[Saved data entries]
★ ★ ★ ★
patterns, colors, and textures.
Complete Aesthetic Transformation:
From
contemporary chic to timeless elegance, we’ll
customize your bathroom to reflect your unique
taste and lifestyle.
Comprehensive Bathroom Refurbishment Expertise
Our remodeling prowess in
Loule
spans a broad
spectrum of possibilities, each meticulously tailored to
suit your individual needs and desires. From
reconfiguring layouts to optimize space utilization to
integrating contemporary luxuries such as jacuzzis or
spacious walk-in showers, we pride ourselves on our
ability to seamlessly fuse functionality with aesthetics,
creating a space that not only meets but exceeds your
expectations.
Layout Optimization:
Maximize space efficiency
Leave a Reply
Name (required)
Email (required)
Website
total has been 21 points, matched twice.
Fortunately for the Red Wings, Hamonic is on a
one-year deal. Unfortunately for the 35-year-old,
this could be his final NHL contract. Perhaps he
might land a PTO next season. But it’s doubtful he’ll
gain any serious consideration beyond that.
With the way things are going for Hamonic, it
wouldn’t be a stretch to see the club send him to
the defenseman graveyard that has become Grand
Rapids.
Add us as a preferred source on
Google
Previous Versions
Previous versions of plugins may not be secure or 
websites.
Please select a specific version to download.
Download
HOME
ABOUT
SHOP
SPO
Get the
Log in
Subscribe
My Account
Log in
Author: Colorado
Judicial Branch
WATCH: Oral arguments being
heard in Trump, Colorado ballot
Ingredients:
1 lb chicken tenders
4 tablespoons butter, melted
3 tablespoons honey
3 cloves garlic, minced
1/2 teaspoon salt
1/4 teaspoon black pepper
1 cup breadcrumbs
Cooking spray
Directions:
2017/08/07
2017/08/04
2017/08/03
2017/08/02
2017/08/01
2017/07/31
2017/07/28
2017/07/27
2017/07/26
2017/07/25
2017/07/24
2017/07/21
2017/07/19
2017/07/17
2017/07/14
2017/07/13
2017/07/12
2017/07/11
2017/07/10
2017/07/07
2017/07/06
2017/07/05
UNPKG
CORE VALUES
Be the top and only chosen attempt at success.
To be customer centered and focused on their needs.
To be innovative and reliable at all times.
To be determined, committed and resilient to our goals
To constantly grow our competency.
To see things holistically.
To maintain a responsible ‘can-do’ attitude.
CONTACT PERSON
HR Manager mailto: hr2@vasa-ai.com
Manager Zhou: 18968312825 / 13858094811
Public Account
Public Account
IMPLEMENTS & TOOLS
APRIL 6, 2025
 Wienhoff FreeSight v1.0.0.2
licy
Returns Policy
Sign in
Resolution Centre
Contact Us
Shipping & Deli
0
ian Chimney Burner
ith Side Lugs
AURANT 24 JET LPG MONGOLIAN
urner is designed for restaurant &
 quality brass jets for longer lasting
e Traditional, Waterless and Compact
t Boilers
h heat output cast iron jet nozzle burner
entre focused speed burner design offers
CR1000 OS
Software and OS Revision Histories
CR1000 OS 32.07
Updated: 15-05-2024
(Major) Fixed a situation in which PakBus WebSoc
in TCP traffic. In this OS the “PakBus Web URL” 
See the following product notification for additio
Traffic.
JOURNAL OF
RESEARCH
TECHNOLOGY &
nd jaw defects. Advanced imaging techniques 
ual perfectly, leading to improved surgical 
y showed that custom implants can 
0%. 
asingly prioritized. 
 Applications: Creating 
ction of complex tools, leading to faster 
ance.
★ ★ ★ ★
ACTIVITY ->
Copy the lines from the start of the entries through the line containing "Comprehensive Bathroom Refurbishment", including both ends, with no changes.

TASK RESPONSE ->
patterns, colors, and textures.
Complete Aesthetic Transformation:
From
contemporary chic to timeless elegance, we’ll
customize your bathroom to reflect your unique
taste and lifestyle.
Comprehensive Bathroom Refurbishment Expertise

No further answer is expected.